There was no pain in Tobin’s eyes only confusion and anger.
“No,” he said, falling to the floor. He brought his right hand up to block her while his left fumbled with the strap of his rifle.
With one swing, the three outermost fingers on his left hand broke outward, the webbing between the pinky and ring finger tearing, blood rising up from the wound.
He was never able to get the gun up after she went back to working on his head. She didn’t stop hitting him until she could no longer lift the baton.
Before leaving, she took Tobin’s rifle and looked around at the three bodies in the room.
Father Hayden had stopped breathing, his hands covered in Brant’s blood. Even without lips, she could see that he’d died with a slight smile on his face.
*
After everything that had transpired in room thirty-one, The Brant Hotel was silent. Outside there were no more gunshots.
Claire walked to the end of the hallway, unable to see much out the window other than a small swath of the empty Main Street going out of town.
Descending the service staircase, she stopped at the second floor, hearing voices. In the hallway, there stood three teenagers dressed in white bed sheets. She recognized them from camp, but couldn’t place their names.
Around them the carpet of the second floor hallway was covered in bloody footprints, the doors to all the rooms ajar.
Claire knew what had happened without being told. These three young people, kids, had killed everyone on the second floor and were now having a cigarette break before moving upstairs.
You should kill them, a voice inside her said. It wasn’t Silverfish anymore, but it wasn’t Claire, either. It was a new voice, forged and tempered in room thirty-one.
She didn’t kill them. There were too many of them and they were too used to killing. She may have gotten one or two with the element of surprise, but she’d never survive. Instead she stayed out of sight and waited for them to head upstairs before creeping down the hallway and towards the lobby.
She didn’t look behind the front desk, didn’t want to know where the blood that seeped under the wood was coming from.
“I’m sorry, Daisy,” she said to the empty lobby.
Through the glass double doors she could see the familiar glisten of a fire.
Slip out the back, you can try and escape through the woods.
“No,” she said aloud, not entirely sure why other than that she was tired and that Mission seemed too big, too populous for her to escape on foot. She approached the front door and pushed through, listening to the sound of the sleigh bells announce her exit to the outside world.
There was a bonfire on the front lawn of The Brant. Most of the kindling was made up of The Brant’s green-and-gold sign, but a portion of the burning material wasn’t wood.

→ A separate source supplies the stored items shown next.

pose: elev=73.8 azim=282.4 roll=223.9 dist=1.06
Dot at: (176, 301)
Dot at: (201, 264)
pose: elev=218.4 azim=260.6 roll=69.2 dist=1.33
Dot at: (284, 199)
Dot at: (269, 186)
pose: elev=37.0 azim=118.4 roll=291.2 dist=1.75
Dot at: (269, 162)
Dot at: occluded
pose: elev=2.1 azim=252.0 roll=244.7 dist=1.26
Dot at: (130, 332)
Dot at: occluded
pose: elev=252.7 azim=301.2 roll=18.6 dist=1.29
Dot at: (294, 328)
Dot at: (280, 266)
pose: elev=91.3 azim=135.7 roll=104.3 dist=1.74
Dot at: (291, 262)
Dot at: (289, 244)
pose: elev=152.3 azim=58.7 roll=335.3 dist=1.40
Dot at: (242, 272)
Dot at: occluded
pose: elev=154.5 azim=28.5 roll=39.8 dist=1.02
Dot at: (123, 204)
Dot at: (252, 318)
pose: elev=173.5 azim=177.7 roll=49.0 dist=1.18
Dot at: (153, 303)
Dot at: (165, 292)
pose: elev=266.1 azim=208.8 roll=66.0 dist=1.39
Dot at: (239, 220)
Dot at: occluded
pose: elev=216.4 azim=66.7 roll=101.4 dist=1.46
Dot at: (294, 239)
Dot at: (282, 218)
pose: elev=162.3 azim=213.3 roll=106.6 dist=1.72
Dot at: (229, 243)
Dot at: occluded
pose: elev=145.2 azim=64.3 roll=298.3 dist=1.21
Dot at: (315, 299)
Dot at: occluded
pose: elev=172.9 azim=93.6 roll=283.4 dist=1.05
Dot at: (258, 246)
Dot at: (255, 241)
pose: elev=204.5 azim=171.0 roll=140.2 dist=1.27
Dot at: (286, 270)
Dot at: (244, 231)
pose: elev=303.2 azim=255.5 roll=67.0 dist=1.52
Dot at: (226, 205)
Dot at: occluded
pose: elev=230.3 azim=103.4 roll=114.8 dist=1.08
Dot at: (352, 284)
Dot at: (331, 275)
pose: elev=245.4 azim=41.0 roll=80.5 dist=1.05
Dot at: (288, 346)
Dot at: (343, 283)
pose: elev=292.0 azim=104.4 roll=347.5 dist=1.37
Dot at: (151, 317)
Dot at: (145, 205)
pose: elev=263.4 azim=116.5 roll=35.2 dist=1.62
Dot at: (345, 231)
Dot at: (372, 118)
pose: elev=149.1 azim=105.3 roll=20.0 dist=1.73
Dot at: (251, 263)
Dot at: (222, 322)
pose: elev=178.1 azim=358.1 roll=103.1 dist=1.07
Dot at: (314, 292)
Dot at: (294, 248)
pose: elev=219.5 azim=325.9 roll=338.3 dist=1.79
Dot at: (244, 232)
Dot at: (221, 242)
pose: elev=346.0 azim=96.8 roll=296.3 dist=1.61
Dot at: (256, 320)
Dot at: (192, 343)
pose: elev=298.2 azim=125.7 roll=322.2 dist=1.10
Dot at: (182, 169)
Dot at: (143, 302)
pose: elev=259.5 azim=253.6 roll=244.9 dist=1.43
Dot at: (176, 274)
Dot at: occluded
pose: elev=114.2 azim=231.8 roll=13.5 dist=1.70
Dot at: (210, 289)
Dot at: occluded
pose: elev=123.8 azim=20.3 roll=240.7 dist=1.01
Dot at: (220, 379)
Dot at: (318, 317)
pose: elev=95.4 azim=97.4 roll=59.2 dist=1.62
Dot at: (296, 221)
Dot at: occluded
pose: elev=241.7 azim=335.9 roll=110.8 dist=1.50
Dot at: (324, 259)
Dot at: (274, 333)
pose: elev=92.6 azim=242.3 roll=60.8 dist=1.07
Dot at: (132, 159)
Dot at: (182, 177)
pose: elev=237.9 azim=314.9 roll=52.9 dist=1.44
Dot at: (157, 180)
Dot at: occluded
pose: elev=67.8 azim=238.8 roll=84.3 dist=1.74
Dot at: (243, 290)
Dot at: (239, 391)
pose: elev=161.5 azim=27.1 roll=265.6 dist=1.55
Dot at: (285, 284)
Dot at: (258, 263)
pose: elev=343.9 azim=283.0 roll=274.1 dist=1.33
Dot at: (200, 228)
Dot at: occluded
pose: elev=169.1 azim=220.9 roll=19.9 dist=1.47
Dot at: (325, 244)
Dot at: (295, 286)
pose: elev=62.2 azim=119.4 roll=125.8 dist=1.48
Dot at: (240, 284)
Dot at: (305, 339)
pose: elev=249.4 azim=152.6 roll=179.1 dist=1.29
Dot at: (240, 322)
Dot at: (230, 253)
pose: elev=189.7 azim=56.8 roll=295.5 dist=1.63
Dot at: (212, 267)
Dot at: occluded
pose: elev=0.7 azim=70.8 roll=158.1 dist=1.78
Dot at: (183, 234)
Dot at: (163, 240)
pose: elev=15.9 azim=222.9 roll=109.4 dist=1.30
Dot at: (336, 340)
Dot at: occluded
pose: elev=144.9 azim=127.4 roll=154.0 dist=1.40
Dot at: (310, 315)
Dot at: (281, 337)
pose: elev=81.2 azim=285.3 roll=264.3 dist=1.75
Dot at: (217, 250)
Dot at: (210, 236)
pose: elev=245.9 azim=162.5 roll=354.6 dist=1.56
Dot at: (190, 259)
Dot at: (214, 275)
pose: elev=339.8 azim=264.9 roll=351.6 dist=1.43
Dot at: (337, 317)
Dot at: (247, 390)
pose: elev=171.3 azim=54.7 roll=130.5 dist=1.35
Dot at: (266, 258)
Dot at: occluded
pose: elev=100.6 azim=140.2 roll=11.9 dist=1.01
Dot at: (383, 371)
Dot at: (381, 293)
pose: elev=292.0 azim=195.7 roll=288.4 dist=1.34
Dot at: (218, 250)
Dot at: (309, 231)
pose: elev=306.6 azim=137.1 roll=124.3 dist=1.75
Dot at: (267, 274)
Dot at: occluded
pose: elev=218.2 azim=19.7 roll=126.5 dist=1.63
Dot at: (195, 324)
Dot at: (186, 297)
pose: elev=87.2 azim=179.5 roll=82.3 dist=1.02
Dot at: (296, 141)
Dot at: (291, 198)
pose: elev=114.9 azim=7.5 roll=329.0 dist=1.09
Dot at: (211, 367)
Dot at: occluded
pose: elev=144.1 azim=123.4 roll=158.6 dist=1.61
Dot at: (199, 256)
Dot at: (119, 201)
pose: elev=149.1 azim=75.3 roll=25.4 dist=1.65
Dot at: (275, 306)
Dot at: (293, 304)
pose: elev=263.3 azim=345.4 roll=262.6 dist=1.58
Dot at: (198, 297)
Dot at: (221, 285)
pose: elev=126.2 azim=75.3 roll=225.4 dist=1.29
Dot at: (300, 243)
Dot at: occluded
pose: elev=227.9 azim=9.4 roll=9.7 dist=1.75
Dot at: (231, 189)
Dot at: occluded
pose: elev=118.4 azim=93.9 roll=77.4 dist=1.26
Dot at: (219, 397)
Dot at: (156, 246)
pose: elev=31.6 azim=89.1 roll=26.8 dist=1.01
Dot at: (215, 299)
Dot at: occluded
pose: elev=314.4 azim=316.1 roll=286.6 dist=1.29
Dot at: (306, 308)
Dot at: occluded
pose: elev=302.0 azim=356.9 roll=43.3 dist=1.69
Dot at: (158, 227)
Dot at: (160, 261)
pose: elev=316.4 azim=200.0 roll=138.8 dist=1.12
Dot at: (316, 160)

Claire smelled the cooking meat and was ashamed of herself for feeling hungry.
She went unnoticed for a longer time than seemed possible. As she stood there, she watched Jeb throw Pat Dwyer’s naked body onto the fire while everyone watched and sang songs.
Davey stood with his back to her, hand in hand with a new member of the congregation, one that Claire didn’t recognize from the back. The girl turned around to look at her.
As she turned, Allison became the first of the gowned figures to notice Claire.
“There she is,” Allison said and pointed. Her friend opened her mouth wide enough so Claire could see the space in her teeth.
What have they done to you? Claire thought, a tear running down her face.
Everyone else turned, some of them still singing, some of them becoming silent.
Davey stood next to Allison, his hand resting across her shoulders. Allison was bleeding from the head where she wore a crown of thorns and flowers, but the pain didn’t seem to bother her. She just smiled an empty, unknowing smile.
A member of the crowd, his name was Josh, Claire thought, looked to Davey.
“Can we?” Josh asked Davey. The boys and girls around Josh looked at Davey too, hands tight around their weapons.
“Yes.”
Davey nodded and a moment later the bullets tore through Claire’s body.